### WHAT TO PRODUCE
Continue the forum thread about filtering rectifier ripple with an LM317 LDO from the point where it stops.

LM317: LDO Regulator Post AC DC Rectifier Ripple but Vout = Vin - Vdrop

Hi Pierpaolo,

This should be possible. As long as the ripple doesn't bring the device into dropout the LDO should regulate the V+ node at a constant voltage, which is a matter of sizing the LDOs input capacitor correctly.

Your proposal as I understand it:

What value/values do you need to V+ to be? Do you want it to select different output voltages to regulate at or to always regulate to the same value.

Best,

Gregory Thompson

Hi Gregory,

thanks for your support.

Il valore V+ depend of the Input Power supply, because the customer could be power the board with range 9...30 V DC or 24 V AC, the current input should be no more 2 A maximum 2,5 A depend of the application if could use all devices communication. So, I need that if the customer use 24 V AC the voltage in V+ should be very low ripple to goal good Vout and stable, maybe 0...10 V with very low ripple. So i mean that if the power in is 12 V DC, the output LDO that power in V+ should be 12 V - Vfdiode and V drop, or if the power in is 15 V DC the same thing and the same with 24 V AC.

That mean the LDO not regulate the voltage output but filter only the voltage input to reduce the ripple, but I'm not sure if it could be possible.

Thanks a lot.

Hi Pierpaolo,

There are two ways to do this:

- Set the output voltage to a value low enough that it never enters dropout over all your operating conditions. The disadvantage here is power dissipation, which may push the device out of its operating region. The ripple here is practically zero, however.

- Use a tracking LDO and a circuit to determine output voltage dependent on VIN (A tracking LDO simply exposes both sides of the error amplifier to the user so that the output voltage can be determined by the voltage on its ADJ pin). A large enough RC filter should work to filter out the ripple in the AC case and remain constant in DC, and more complex control schemes could have improved performance.

 An RC filter will give you ripple, but it's possible to nearly eliminate it with other control schemes, such as another cheap LDO as a controllable voltage reference or comparators. 

What level of ripple is sufficient? And what ambient temperature range do you need the end device to operate over? Those questions will determine possibility.

Best,

Gregory Thompson 

Hi  Gregory,

thanks for your best support.

### DATASET RECORDS
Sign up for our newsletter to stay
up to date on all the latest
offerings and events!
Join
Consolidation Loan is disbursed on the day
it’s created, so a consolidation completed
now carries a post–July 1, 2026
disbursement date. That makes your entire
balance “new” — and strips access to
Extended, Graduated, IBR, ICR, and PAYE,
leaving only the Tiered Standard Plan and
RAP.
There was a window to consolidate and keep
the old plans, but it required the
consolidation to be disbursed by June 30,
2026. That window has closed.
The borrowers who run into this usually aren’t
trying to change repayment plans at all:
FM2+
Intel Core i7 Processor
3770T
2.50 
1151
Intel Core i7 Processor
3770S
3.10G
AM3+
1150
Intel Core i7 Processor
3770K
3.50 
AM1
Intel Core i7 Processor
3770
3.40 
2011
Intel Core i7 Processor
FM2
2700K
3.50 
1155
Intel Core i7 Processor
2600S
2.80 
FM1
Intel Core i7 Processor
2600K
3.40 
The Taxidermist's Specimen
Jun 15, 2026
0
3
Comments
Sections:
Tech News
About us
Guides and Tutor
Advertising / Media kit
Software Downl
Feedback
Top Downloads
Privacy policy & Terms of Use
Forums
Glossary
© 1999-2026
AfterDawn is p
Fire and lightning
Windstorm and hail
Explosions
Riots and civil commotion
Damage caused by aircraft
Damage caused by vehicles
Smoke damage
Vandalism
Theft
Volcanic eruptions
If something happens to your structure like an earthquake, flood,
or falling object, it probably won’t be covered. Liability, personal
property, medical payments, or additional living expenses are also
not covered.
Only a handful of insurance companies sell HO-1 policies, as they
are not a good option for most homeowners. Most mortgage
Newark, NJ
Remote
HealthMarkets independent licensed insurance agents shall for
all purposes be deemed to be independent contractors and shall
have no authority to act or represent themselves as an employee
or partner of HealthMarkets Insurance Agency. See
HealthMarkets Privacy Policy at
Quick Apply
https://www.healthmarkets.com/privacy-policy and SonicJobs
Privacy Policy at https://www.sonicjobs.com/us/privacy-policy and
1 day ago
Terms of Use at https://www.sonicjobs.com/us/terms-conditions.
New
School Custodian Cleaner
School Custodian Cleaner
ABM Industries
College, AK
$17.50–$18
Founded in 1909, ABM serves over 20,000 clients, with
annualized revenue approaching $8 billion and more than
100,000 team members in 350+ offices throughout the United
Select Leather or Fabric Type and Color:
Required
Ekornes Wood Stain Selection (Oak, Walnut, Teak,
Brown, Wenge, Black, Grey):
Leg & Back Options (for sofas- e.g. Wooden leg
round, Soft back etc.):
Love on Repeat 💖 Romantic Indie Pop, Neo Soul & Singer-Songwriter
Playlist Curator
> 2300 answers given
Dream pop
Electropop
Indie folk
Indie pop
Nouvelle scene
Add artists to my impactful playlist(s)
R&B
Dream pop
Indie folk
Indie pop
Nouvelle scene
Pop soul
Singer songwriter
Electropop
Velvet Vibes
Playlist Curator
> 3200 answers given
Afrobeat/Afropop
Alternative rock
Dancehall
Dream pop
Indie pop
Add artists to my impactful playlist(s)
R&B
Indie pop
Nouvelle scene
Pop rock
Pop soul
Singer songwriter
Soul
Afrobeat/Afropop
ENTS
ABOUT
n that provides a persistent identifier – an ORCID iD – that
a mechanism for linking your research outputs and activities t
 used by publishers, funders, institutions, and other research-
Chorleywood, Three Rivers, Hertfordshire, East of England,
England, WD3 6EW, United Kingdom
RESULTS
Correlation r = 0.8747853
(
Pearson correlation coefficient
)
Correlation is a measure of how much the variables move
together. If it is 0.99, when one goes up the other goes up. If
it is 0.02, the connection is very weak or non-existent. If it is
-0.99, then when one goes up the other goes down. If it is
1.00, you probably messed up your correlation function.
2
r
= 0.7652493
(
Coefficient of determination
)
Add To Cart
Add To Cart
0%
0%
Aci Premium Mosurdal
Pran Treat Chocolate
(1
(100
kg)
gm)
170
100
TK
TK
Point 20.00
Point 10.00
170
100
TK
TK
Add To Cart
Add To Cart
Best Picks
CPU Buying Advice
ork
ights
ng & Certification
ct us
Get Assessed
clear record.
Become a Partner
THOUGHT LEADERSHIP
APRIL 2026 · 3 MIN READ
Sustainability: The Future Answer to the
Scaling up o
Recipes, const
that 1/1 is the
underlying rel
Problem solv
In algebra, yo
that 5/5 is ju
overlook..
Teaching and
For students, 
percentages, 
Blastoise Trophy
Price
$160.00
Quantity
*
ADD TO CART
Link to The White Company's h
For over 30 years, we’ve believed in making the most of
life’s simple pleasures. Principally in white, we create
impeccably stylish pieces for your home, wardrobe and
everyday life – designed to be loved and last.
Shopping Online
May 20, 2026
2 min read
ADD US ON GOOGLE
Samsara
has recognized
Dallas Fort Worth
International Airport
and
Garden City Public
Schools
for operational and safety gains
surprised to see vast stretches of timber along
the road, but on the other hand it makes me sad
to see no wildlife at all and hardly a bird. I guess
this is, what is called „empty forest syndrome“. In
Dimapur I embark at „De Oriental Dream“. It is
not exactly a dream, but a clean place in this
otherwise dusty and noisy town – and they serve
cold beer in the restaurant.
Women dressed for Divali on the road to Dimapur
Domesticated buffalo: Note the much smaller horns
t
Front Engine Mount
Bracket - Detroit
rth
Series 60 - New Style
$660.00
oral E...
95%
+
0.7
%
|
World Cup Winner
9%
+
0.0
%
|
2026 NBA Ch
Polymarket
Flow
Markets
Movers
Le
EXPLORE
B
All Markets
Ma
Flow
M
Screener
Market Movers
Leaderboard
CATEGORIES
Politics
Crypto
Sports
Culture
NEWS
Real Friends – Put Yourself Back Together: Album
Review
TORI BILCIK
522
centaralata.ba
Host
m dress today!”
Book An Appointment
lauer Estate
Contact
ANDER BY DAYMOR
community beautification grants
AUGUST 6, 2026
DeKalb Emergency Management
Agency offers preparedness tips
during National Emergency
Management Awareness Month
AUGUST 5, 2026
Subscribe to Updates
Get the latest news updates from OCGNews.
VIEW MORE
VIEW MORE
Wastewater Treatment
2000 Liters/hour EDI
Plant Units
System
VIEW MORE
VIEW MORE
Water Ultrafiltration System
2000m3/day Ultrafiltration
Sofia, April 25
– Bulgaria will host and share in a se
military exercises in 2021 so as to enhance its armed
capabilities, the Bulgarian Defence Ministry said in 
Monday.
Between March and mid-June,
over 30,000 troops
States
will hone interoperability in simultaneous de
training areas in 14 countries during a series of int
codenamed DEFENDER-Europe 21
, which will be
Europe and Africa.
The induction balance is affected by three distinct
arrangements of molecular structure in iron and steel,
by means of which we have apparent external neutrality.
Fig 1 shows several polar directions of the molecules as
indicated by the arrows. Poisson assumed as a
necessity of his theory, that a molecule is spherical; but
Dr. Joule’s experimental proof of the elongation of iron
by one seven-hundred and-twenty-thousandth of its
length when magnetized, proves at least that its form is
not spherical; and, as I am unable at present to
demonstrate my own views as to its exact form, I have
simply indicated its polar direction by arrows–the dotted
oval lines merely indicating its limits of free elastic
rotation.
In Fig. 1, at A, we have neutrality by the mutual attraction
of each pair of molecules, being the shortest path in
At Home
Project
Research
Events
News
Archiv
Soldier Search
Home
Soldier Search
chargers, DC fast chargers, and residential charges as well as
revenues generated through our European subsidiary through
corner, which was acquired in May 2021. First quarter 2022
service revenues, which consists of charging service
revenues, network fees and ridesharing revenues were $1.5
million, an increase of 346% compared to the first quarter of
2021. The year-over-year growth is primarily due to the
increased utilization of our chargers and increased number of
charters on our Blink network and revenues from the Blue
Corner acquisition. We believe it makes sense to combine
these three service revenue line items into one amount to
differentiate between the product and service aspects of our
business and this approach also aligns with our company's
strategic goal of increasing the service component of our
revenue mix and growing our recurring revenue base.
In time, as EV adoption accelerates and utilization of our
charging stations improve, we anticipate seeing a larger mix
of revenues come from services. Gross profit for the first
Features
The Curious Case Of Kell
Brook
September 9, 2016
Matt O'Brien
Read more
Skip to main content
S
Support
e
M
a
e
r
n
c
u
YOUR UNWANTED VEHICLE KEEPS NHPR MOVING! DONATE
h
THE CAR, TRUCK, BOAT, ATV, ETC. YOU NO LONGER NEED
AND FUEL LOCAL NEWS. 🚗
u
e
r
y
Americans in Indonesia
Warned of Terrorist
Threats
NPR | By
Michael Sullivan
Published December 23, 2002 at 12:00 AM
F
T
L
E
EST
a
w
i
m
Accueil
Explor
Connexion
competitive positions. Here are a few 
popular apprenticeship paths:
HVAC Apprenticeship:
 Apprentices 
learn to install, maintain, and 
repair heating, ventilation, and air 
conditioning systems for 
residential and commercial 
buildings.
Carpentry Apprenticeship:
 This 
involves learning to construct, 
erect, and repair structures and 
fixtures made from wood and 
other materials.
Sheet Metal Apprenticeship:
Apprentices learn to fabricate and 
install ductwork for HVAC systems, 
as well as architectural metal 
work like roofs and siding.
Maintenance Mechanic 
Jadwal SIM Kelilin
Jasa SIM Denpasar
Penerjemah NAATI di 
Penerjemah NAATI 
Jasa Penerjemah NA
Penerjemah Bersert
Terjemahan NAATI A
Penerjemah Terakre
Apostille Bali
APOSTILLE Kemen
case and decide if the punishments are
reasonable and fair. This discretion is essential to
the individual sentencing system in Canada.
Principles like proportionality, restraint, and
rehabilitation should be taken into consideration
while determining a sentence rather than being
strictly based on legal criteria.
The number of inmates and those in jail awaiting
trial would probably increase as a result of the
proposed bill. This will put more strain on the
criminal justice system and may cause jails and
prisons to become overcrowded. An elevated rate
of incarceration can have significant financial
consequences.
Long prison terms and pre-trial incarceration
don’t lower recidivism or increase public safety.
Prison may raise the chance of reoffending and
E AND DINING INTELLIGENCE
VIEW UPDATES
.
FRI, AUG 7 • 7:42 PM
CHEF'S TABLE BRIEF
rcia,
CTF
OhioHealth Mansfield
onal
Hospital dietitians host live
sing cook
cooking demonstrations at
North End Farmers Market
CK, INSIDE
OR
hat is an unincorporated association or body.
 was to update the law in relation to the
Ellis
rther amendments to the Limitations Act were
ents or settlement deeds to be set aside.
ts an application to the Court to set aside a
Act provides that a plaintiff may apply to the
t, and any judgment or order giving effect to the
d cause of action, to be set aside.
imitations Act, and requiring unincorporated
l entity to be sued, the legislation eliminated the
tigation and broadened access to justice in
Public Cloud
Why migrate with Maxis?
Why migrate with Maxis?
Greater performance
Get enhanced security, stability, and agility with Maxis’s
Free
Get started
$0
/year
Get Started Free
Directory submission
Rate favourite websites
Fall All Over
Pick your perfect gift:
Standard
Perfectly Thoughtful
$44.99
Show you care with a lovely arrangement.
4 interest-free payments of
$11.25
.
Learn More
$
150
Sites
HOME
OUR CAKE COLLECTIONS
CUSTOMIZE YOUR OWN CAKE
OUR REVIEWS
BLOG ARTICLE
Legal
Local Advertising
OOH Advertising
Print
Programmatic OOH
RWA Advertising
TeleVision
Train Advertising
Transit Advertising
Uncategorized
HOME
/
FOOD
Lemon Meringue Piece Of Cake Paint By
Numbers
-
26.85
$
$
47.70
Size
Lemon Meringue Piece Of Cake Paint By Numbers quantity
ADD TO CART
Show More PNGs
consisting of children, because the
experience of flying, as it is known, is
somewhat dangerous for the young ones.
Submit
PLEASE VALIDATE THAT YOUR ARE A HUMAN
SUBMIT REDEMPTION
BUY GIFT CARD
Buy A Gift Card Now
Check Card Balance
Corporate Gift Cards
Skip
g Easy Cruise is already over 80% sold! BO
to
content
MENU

### EXERCISE RESULT
So, I answer your questions:

- What level of ripple is sufficient? I've supposed about 5 mV, could be better for the XTR300, right?

- And what ambient temperature range do you need the end device to operate over? The board should be work in industrial ambient, but maybe the temperature could be about from 40 to 50 °C.

The two ways that you suggest maybe the second could be better, but I've never worked with Tracking LDO, so, I don't know how works.

Today, I've thought that the solution could be to use an isolated DC/DC converter with 9..36 V DC input and 24 V DC output and then use an LDO to reduce the voltage to 23 V DC more or less to goal very low ripple, so, I know that the consumption will be high, but with this solution I'll have always 24 V DC.

What do you think?

thanks.

Hi Pierpaolo,

5mV or less ripple voltage is doable.

That temperature range should work for a small voltage drop at max load.

I think that's a good idea. An isolated DC/DC converter like a Buck-Boost converter is a good solution for those values and would work more efficiently than a pure LDO solution. I recommend lowering the DC converter output voltage as possible: power dissipation seems to improve on the XTR300 with lower supply voltages, and you can take advantage of a wider selection of LDOs.

What's the minimum XTR300 supply voltage that won't interfere with the device's operation?

Best,

Gregory Thompson

Hi Gregory,

I thought that could be V+ (24 V DC) and V- (-5 V DC), to use all range in output 20 mA, because maybe the customer could use more devices in daisy chain, so, if I'll power the XTR300 with 15 V DC and - 5V DC? so, i could use also 0..10 V in output right?

You mean that if I use +15 V DC and -5 V DC the XTR300 dissipate less? I'll have better performance right?

thanks

Hi Pierpaolo,

You should still be able to use the full 0..10 V range, as the XTR300 seems to require only 3 V headroom (headroom requirement seems symmetric so you wouldn't get much change in performance for the extra 9V of headroom above your output range). Per the XTR300 datasheet most of the power dissipation can be approximated as IOUT*(VS-VOUT), so lowering VS as possible will have better power efficiency:

The LM1085IT-ADJ/NOPB might be your best option for an LDO here. The part fits the current, voltage, and thermal requirements of your application. 2.5 A * (24 V - 23 V) * 22.7'C/W = 56.75'C rise from ambient, which gives you a maximum ambient temperature of 68.25'C before leaving the parts recommended temperature range at max load. Same equation applies to 16 Vin -> 15 Vout.

I took a look at our LDO selection and there doesn't seem to be a major difference for voltage range with your current load requirement, and the LDO power dissipation only depends on the voltage drop so the V+ rail voltage isn't a big concern. 

Best,

Gregory Thompson

Hi Gregory, thanks for your best support.

So, I ask you:

- do you mean that if I power V+=5V and V-=-5V, I could obtain 0-10 V in output? 

- If yes, and I've selected the output current 4-20 mA, the maximum load could be, I think, 150 ohm right?

- I would like to use V+= 23V and V- = -5V to obtain maximum load possible. The 23V is after LDO from 24V isolated DC/DC. I've tested your evaluation board XTR300EVM rev.A with 24V and -5V and the maximum load is 1100 ohm, sometimes customer use the current loop with other devices, dataloggers or PLCs.

Waiting your best suggestion.

thanks

Hi Pierpaolo,

If that's the case, then V+ = 23V is best.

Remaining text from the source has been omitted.